Franciscan Sister of Christian Charity Sister Kathleen Murphy continues to consider policy recommendations given in the Catholic Bishops of the United States publication Strangers No Longer: Together on the Journey of Hope.
Knowing that immigration concerns are part of the Church’s teachings on social justice and growing in our awareness of the Bishops’ call to all of us to become knowledgeable and involved in the issue, we continue to consider the input given in Strangers No Longer: Together on the Journey of Hope. In their writing the Bishops have included several policy recommendations. This month we will consider two of those areas.
Globalization and Economic Development
* Now is the time for both the United States and Mexico to confront the reality of globalization. Both governments have recognized and acted on the need to work together regarding economic interests through the North American Free Trade Agreement (NAFTA). It is now time to harmonize policies on the movement of people, particularly in a way that respects the human dignity of the migrant and recognizes the social consequences of globalization.

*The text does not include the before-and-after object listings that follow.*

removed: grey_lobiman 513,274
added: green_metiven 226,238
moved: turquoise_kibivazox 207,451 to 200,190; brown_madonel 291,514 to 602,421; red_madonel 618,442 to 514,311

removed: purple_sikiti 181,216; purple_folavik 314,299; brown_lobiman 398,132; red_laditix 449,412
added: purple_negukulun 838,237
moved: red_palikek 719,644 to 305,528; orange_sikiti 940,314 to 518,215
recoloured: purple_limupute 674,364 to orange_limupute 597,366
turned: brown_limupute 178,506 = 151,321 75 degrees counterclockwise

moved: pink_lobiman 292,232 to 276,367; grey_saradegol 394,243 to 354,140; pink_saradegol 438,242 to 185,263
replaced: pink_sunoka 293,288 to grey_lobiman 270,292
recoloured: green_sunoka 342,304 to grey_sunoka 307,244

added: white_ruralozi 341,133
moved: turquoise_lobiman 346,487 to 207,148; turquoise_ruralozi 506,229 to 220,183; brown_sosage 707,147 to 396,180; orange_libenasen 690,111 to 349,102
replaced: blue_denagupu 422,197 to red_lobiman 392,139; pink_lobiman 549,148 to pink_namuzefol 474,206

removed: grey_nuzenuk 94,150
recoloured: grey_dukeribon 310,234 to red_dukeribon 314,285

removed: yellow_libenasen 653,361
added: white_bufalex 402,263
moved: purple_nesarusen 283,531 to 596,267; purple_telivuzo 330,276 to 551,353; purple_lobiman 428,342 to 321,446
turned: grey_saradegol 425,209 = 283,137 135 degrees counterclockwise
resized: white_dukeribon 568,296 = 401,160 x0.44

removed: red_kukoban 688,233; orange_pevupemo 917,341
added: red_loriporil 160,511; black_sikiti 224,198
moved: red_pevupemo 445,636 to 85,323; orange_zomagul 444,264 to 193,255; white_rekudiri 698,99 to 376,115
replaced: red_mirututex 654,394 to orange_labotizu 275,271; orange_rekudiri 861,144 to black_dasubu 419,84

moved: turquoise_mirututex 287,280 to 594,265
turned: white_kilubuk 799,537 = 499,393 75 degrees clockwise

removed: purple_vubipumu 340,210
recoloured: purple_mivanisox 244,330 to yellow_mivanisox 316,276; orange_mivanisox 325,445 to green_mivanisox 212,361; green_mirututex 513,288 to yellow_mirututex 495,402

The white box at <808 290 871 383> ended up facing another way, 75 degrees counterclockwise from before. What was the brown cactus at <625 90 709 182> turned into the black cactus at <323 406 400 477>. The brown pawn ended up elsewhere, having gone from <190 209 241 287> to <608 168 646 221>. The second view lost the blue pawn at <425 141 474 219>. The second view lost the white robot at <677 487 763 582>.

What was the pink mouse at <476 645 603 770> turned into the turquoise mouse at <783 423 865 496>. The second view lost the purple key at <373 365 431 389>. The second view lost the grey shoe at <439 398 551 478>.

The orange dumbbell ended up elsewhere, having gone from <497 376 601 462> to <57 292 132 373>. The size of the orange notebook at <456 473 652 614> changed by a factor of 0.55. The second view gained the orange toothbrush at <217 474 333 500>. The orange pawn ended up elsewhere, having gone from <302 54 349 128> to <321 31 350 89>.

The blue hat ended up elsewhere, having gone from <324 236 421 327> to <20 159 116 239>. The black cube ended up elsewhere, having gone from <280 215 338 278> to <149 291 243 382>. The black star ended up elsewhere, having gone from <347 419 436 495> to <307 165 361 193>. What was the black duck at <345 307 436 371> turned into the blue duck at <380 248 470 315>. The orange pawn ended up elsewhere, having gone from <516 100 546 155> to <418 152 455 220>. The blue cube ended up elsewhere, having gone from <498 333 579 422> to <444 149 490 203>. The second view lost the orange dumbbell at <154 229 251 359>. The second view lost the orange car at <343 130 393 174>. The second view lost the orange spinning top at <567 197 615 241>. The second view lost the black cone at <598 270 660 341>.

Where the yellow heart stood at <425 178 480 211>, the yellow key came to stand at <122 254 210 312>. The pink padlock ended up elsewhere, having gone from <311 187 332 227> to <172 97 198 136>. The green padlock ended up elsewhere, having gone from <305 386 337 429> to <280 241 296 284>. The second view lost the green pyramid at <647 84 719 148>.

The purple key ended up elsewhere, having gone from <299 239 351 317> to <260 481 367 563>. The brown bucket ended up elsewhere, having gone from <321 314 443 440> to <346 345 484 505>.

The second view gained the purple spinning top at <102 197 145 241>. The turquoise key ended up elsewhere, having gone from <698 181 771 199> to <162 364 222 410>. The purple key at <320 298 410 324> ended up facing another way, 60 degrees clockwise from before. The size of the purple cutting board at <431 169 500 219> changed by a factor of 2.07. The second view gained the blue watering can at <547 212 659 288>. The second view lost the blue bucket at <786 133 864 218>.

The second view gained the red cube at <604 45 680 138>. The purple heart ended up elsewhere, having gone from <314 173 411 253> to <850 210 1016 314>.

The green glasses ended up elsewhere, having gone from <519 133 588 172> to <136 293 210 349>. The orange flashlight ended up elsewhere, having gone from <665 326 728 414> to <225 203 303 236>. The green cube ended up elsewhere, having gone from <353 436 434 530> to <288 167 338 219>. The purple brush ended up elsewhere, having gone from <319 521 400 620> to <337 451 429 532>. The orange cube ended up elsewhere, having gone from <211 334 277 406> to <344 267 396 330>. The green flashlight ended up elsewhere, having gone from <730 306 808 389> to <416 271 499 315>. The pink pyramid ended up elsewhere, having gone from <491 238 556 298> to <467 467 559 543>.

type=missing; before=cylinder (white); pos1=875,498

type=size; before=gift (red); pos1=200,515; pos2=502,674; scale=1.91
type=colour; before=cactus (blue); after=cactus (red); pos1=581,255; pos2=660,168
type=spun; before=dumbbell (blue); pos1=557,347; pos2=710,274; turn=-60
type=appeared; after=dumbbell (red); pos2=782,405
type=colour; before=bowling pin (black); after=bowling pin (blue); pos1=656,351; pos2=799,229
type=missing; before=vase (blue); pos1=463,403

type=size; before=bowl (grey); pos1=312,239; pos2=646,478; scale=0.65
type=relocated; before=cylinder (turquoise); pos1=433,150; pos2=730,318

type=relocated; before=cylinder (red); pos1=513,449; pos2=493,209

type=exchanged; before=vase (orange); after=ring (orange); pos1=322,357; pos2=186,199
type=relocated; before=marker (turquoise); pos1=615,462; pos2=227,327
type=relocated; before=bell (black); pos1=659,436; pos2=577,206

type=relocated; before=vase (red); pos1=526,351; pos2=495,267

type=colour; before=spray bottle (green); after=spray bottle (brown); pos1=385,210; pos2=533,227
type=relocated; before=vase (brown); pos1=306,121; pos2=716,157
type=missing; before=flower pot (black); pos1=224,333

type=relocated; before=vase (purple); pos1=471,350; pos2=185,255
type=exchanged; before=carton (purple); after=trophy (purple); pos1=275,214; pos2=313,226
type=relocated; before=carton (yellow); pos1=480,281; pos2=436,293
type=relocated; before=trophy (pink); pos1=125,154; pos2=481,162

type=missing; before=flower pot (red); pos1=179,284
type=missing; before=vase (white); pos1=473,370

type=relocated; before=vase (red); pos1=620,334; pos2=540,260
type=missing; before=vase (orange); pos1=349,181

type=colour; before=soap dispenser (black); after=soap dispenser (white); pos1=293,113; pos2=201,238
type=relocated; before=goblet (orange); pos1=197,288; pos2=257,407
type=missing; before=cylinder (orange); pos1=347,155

* The creation of employment opportunities in Mexico would help to reduce poverty and would mitigate the incentive for many migrants to look for employment in the United States. The implementation of economic policies in Mexico that create living wage jobs is vital, especially for citizens without advanced skills.
* The immigration system places per-country limits on visas for family members of U.S. legal permanent residents from Mexico. Spouses and parents thus face a difficult decision: either honor their moral commitment to family (a commitment to provide for their family and remain together as a family) and migrate to the United States without documentation, or wait in the system and face indefinite separation from loved ones. This is an unacceptable choice, and a policy which encourages undocumented migration. A new framework must be established that will give Mexican families more opportunities to be legally reunited with their loved ones in the United States.
We need to read and reread these proposals of policy. These are some of the most basic realities within the web of confusion often surrounding a discussion of immigration. Let’s pray that government leaders will listen to the clarity of Church leaders and act with justice.